The 400th- anniversary exhibitions were to consist of three parts: a traveling exhibition which was to tour Lithuania’s cities and towns, separate faculty exhibitions in their own buildings, and the main university exhibition in the Church of the St Johns.  The latter was to have two chronological sections: the history and development of the university from 1579-1940 [actually starting in the 15th century] and from 1940-1979.  Žilėnas was responsible for the main exhibition in the church. The older section (1579-1940) was to be displayed in the church sacristy and side chapels, and was meant to be permanent. The newer section, representing the Soviet period, was displayed more prominently in the center of the church, but was to be temporary – only until the end of the anniversary year.
 The planned historical exhibition was to be quite impressive – consisting of 60 portraits, 80 books, manuscripts, and original founding university charters borrowed from the Central History Archive. Most of the original materials, especially portraits, were going to be borrowed from other museums, while others were to be created on order by well known portrait artists of the period. Unfortunately, the exhibition as planned was not to be. Photocopies rather than original portraits were displayed, so that they would not contrast too much with the black and white photographs of the Soviet scientists and scholars on display in the main, Soviet-period exhibition. Remnants of the old historical exhibition are still on display in the sacristy and side chapels of the church. Portraits especially painted for this exhibition, such as those by the painter Vytautas Ciplijauskas, and bas-relief sculptures created by Gediminas Jokūbonis and Juozas Kėdainis, are also still on display on the church walls and pillars.
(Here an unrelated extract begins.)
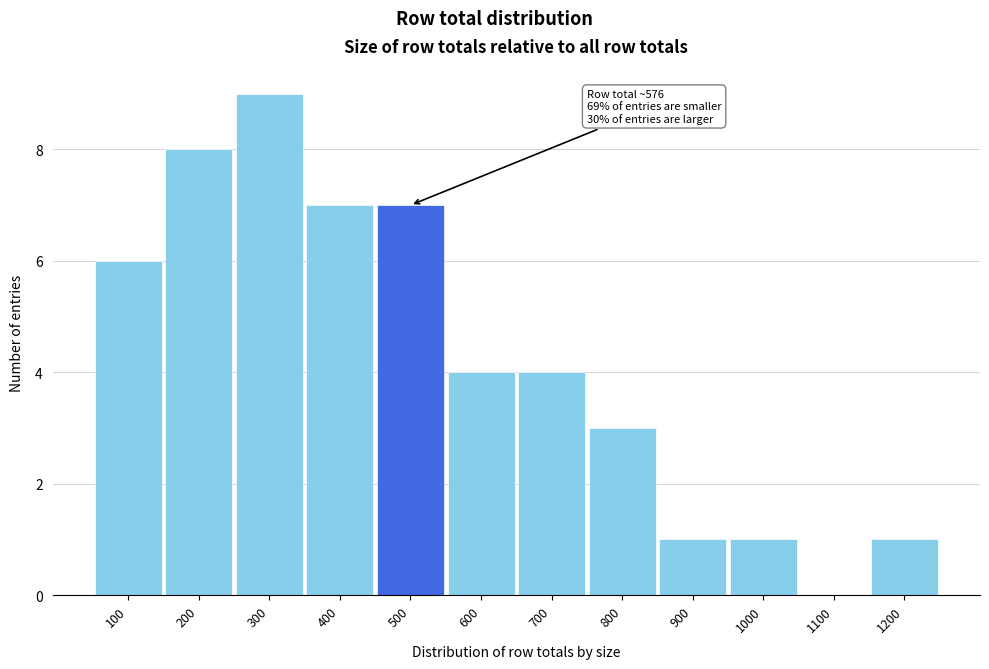

Reading right to left, transcribe all the data shown in this chart.

1200=1	1100=0	1000=1	900=1	800=3	700=4	600=4	500=7	400=7	300=9	200=8	100=6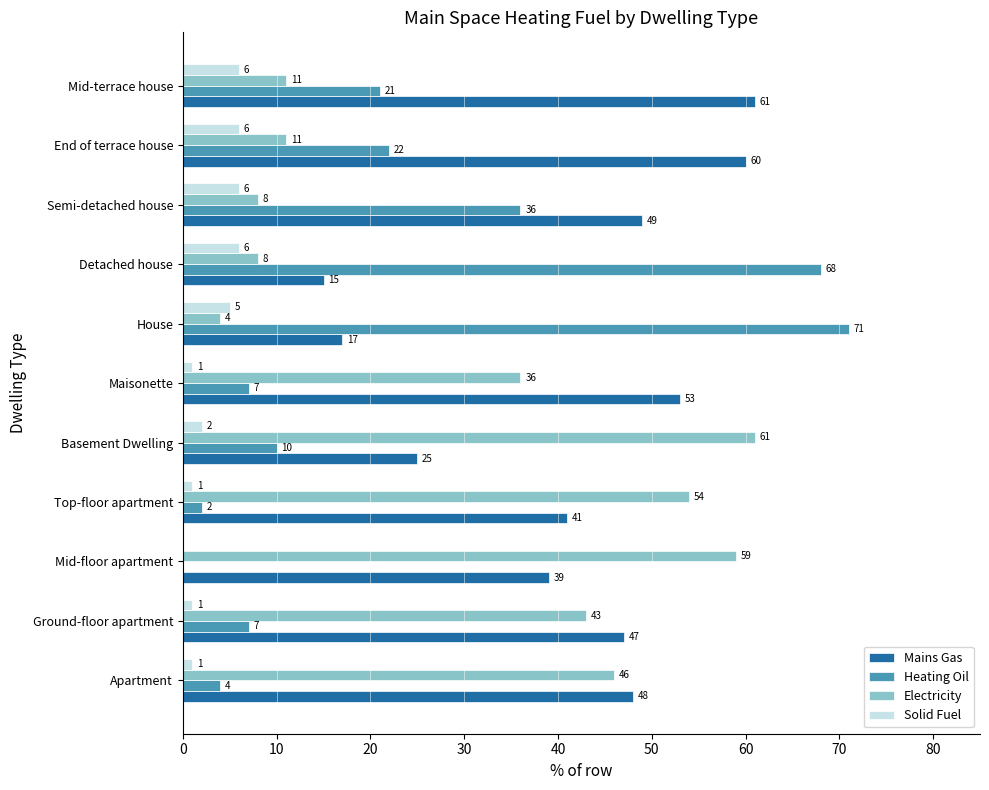

At which label is Heating Oil closest to 35?

Semi-detached house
The museum’s first director Žilėnas was also responsible for acquiring the first significant collections/acquisitions for the museum. One of the most valuable ones was the numismatics collection of Povilas Karazijas, which also included valuable works of graphic art, rare books, especially the first editions of the Third Lithuanian Statute, and rare ritual objects belonging to a Vilnius University Masonic lodge. Scope of collecting was not limited to artifacts associated with the history of the university but broadened to include Lithuanian history in general. One of the outstanding acquisitions of the period was the Vilnius (Ribiškis) silver bar treasure: Lithuanian silver bars, Kievan grivinas, and Great Novgorod rubles from the 12th – 15th centuries. Over 350 19th-century lithographs from the Album de Wilna [Vilnius album] by Jonas K. Vilčinskas were added to the collections as well as manuscript books from the 16th-18th centuries. The museum also has a valuable collection of university diplomas, seals, medals, and iconography.
After the death of director Žilėnas in 1982, the museum had four other directors until it became part of the university library in 2006. With the establishment of the University Museum in 2010, the museum once again became a separate, non-academic branch of the university, with a more focused mission and more limited scope of collecting, namely the history of Vilnius University.